RECORDS SUPPLIED |
Segment Open
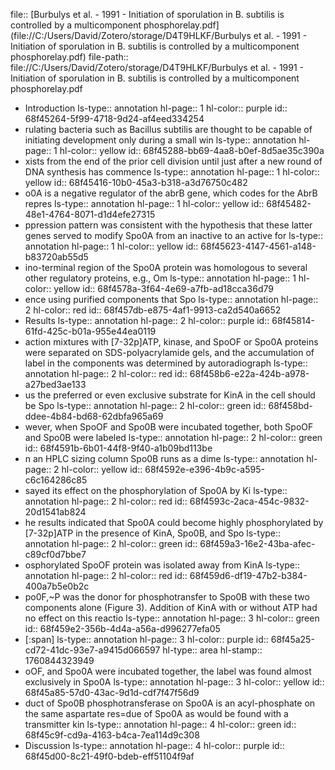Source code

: file:: [Burbulys et al. - 1991 - Initiation of sporulation in B. subtilis is controlled by a multicomponent phosphorelay.pdf](file://C:/Users/David/Zotero/storage/D4T9HLKF/Burbulys et al. - 1991 - Initiation of sporulation in B. subtilis is controlled by a multicomponent phosphorelay.pdf)
file-path:: file://C:/Users/David/Zotero/storage/D4T9HLKF/Burbulys et al. - 1991 - Initiation of sporulation in B. subtilis is controlled by a multicomponent phosphorelay.pdf

- Introduction
  ls-type:: annotation
  hl-page:: 1
  hl-color:: purple
  id:: 68f45264-5f99-4718-9d24-af4eed334254
- rulating bacteria such as Bacillus subtilis are thought to be capable of initiating development only during a small win
  ls-type:: annotation
  hl-page:: 1
  hl-color:: yellow
  id:: 68f45288-bb69-4aa8-b0ef-8d5ae35c390a
- xists from the end of the prior cell division until just after a new round of DNA synthesis has commence
  ls-type:: annotation
  hl-page:: 1
  hl-color:: yellow
  id:: 68f45416-10b0-45a3-b318-a3d76750c482
- o0A is a negative regulator of the abrB gene, which codes for the AbrB repres
  ls-type:: annotation
  hl-page:: 1
  hl-color:: yellow
  id:: 68f45482-48e1-4764-8071-d1d4efe27315
- ppression pattern was consistent with the hypothesis that these latter genes served to modify Spo0A from an inactive to an active for
  ls-type:: annotation
  hl-page:: 1
  hl-color:: yellow
  id:: 68f45623-4147-4561-a148-b83720ab55d5
- ino-terminal region of the Spo0A protein was homologous to several other regulatory proteins, e.g., Om
  ls-type:: annotation
  hl-page:: 1
  hl-color:: yellow
  id:: 68f4578a-3f64-4e69-a7fb-ad18cca36d79
- ence using purified components that Spo
  ls-type:: annotation
  hl-page:: 2
  hl-color:: red
  id:: 68f457db-e875-4af1-9913-ca2d540a6652
- Results
  ls-type:: annotation
  hl-page:: 2
  hl-color:: purple
  id:: 68f45814-61fd-425c-b01a-955e44ea0119
- action mixtures with [7-32p]ATP, kinase, and SpoOF or Spo0A proteins were separated on SDS-polyacrylamide gels, and the accumulation of label in the components was determined by autoradiograph
  ls-type:: annotation
  hl-page:: 2
  hl-color:: red
  id:: 68f458b6-e22a-424b-a978-a27bed3ae133
- us the preferred or even exclusive substrate for KinA in the cell should be Spo
  ls-type:: annotation
  hl-page:: 2
  hl-color:: green
  id:: 68f458bd-ddee-4b84-bd68-62dbfa965a69
- wever, when SpoOF and Spo0B were incubated together, both SpoOF and Spo0B were labeled
  ls-type:: annotation
  hl-page:: 2
  hl-color:: green
  id:: 68f4591b-6b01-44f8-9f40-a1b09bd113be
- n an HPLC sizing column Spo0B runs as a dime
  ls-type:: annotation
  hl-page:: 2
  hl-color:: yellow
  id:: 68f4592e-e396-4b9c-a595-c6c164286c85
- sayed its effect on the phosphorylation of Spo0A by Ki
  ls-type:: annotation
  hl-page:: 2
  hl-color:: red
  id:: 68f4593c-2aca-454c-9832-20d1541ab824
- he results indicated that Spo0A could become highly phosphorylated by [7-32p]ATP in the presence of KinA, Spo0B, and Spo
  ls-type:: annotation
  hl-page:: 2
  hl-color:: green
  id:: 68f459a3-16e2-43ba-afec-c89cf0d7bbe7
- osphorylated SpoOF protein was isolated away from KinA
  ls-type:: annotation
  hl-page:: 2
  hl-color:: red
  id:: 68f459d6-df19-47b2-b384-400a7b5e0b2c
- po0F,~P was the donor for phosphotransfer to Spo0B with these two components alone (Figure 3). Addition of KinA with or without ATP had no effect on this reactio
  ls-type:: annotation
  hl-page:: 3
  hl-color:: green
  id:: 68f459e2-356b-4d4a-a56a-d996277efa05
- [:span]
  ls-type:: annotation
  hl-page:: 3
  hl-color:: purple
  id:: 68f45a25-cd72-41dc-93e7-a9415d066597
  hl-type:: area
  hl-stamp:: 1760844323949
- oOF, and Spo0A were incubated together, the label was found almost exclusively in Spo0A
  ls-type:: annotation
  hl-page:: 3
  hl-color:: yellow
  id:: 68f45a85-57d0-43ac-9d1d-cdf7f47f56d9
- duct of Spo0B phosphotransferase on Spo0A is an acyl-phosphate on the same aspartate res=due of Spo0A as would be found with a transmitter kin
  ls-type:: annotation
  hl-page:: 4
  hl-color:: green
  id:: 68f45c9f-cd9a-4163-b4ca-7ea114d9c308
- Discussion
  ls-type:: annotation
  hl-page:: 4
  hl-color:: purple
  id:: 68f45d00-8c21-49f0-bdeb-eff51104f9af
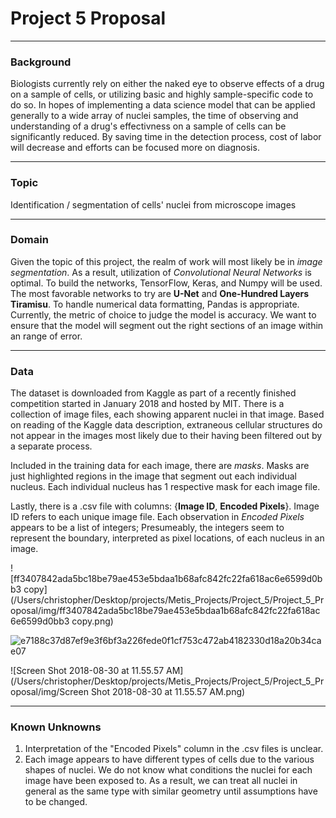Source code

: # Project 5 Proposal

------

### Background

Biologists currently rely on either the naked eye to observe effects of a drug on a sample of cells, or utilizing basic and highly sample-specific code to do so. In hopes of implementing a data science model that can be applied generally to a wide array of nuclei samples, the time of observing and understanding of a drug's effectivness on a sample of cells can be significantly reduced. By saving time in the detection process, cost of labor will decrease and efforts can be focused more on diagnosis.

------

### Topic

Identification / segmentation of cells' nuclei from microscope images

------

### Domain

Given the topic of this project, the realm of work will most likely be in *image segmentation*. As a result, utilization of *Convolutional Neural Networks* is optimal. To build the networks, TensorFlow, Keras, and Numpy will be used. The most favorable networks to try are **U-Net** and **One-Hundred Layers Tiramisu**. To handle numerical data formatting, Pandas is appropriate. Currently, the metric of choice to judge the model is accuracy. We want to ensure that the model will segment out the right sections of an image within an range of error.

------

### Data

The dataset is downloaded from Kaggle as part of a recently finished competition started in January 2018 and hosted by MIT. There is a collection of image files, each showing apparent nuclei in that image. Based on reading of the Kaggle data description, extraneous cellular structures do not appear in the images most likely due to their having been filtered out by a separate process. 

Included in the training data for each image, there are *masks*. Masks are just highlighted regions in the image that segment out each individual nucleus. Each individual nucleus has 1 respective mask for each image file.

Lastly, there is a .csv file with columns: {**Image ID**, **Encoded Pixels**}. Image ID refers to each unique image file. Each observation in *Encoded Pixels* appears to be a list of integers; Presumeably, the integers seem to represent the boundary, interpreted as pixel locations, of each nucleus in an image.

![ff3407842ada5bc18be79ae453e5bdaa1b68afc842fc22fa618ac6e6599d0bb3 copy](/Users/christopher/Desktop/projects/Metis_Projects/Project_5/Project_5_Proposal/img/ff3407842ada5bc18be79ae453e5bdaa1b68afc842fc22fa618ac6e6599d0bb3 copy.png)

![e7188c37d87ef9e3f6bf3a226fede0f1cf753c472ab4182330d18a20b34cae07](/Users/christopher/Desktop/projects/Metis_Projects/Project_5/Project_5_Proposal/img/e7188c37d87ef9e3f6bf3a226fede0f1cf753c472ab4182330d18a20b34cae07.png)

![Screen Shot 2018-08-30 at 11.55.57 AM](/Users/christopher/Desktop/projects/Metis_Projects/Project_5/Project_5_Proposal/img/Screen Shot 2018-08-30 at 11.55.57 AM.png)

------

### Known Unknowns

1. Interpretation of the "Encoded Pixels" column in the .csv files is unclear.
2. Each image appears to have different types of cells due to the various shapes of nuclei. We do not know what conditions the nuclei for each image have been exposed to. As a result, we can treat all nuclei in general as the same type with similar geometry until assumptions have to be changed.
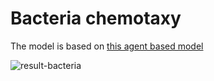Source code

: # Bacteria chemotaxy

The model is based on [this agent based model](https://d3c33hcgiwev3.cloudfront.net/_e7da99cac37b4fd8a185d3ab413af6a6_Introduction-to-Agent-Based-Models.pdf?Expires=1594944000&Signature=BYMhHgyFKtLSJn4QEaYPP7-lOxxFf6jpMcCaV5cmTVd9j2tLGat6Kxh54KA3~btsMyJjBftL~nq8LVGk-J98vr17sjjttr7HcAn9JU5k2mrsBeKasCKq7~e6ollJ0WzF1wM3PYk-t95qwl2zDua3J3Bj3mtV2hSdbMLaqd2z7K8_&Key-Pair-Id=APKAJLTNE6QMUY6HBC5A#page=65)

![result-bacteria](./results/bacteria.gif)
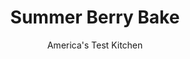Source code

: ---
layout: ../../layouts/MarkdownPostLayout.astro
title: Summer Berry Bake
author: America's Test Kitchen
pubDate: 2023-03-15
description: "Abundant in the summer months, berries are a quintessential summer favorite. This easy dessert is a delicious way to serve them any night of the week."
image_url: https://res.cloudinary.com/hksqkdlah/image/upload/ar_1:1,c_fill,dpr_2.0,f_auto,fl_lossy.progressive.strip_profile,g_faces:auto,q_auto:low,w_344/4224_sfs-summerberrybake-319179
tags: ["Desserts or Baked Goods","Fruit","Fruit Desserts","30-Minute Suppers"]
calories: 758
protein: 2
carbohydrates: 26
fats: 
fiber: 4
ingredients: ["4 ounces, cream cheese (1/2 package), at room temperature","1/4 cup, lemon curd","1/4 cup, sour cream","2 cups, fresh raspberries","1 cup, fresh blueberries","1/4 cup packed (1¾ ounces), light brown sugar"]
serves: 4
time: ""
instructions: ["Adjust oven rack to sit 7 inches below broiler element and heat broiler.","Whisk cream cheese, lemon curd, and sour cream in medium bowl until smooth.","Scatter berries in 1-quart broilersafe gratin dish or tart pan. Spoon cream mixture over berries and gently spread so that mixture covers berries completely. Sprinkle brown sugar evenly over surface, place in oven, and broil until sugar is bubbly and caramelized, 2 to 4 minutes. Serve warm."]
nutrition: ["180 mg Potassium","57 mg Phosphorus","54 mg Calcium","19 mg Magnesium","53 mg Sodium","9 g Fat","2 g Monounsaturated","22 mg Vitamin C","34 mg Cholesterol","5 g Saturated","4 g Fiber","19 µg Folate (food)","19 g Sugars","12 µg Vitamin K","108 g Water","26 g Carbs","19 µg Folate equivalent (total)","2 g Protein","88 µg Vitamin A","189 kcal Energy","8 g Sugars, added","758 calories"]
notes: "Prepared lemon curd can be found on the supermarket shelves near the jams and preserves. If you havent removed your cream cheese from the refrigerator to bring it to room temperature, you can microwave it for 10 seconds on full power to soften."
---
Segment Closed
REQUIRED WORK | Copy every line of the listing containing the string "these".

ANSWER TO THE PROBLEM |
- ppression pattern was consistent with the hypothesis that these latter genes served to modify Spo0A from an inactive to an active for
- po0F,~P was the donor for phosphotransfer to Spo0B with these two components alone (Figure 3). Addition of KinA with or without ATP had no effect on this reactio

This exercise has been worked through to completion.